● Supplied material
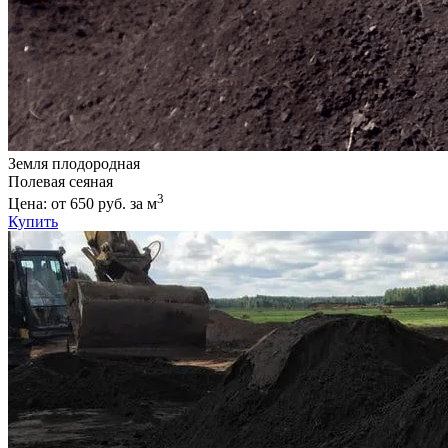
Земля плодородная
Полевая сеяная
3
Цена: от 650 руб. за м
Купить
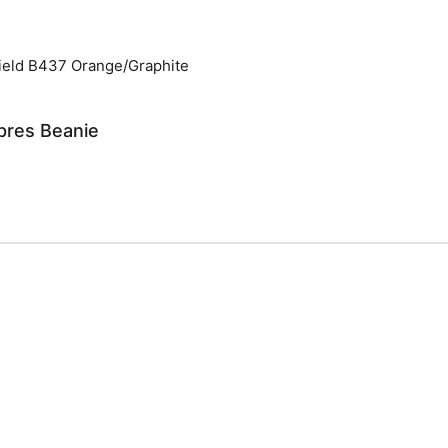
pres Beanie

● Job
Output only the lines from the line that contains "Полевая сеяная" through the end of the material, both ends included, and skip every picture.

● Finished task
Полевая сеяная
3
Цена: от 650 руб. за м
Купить
pres Beanie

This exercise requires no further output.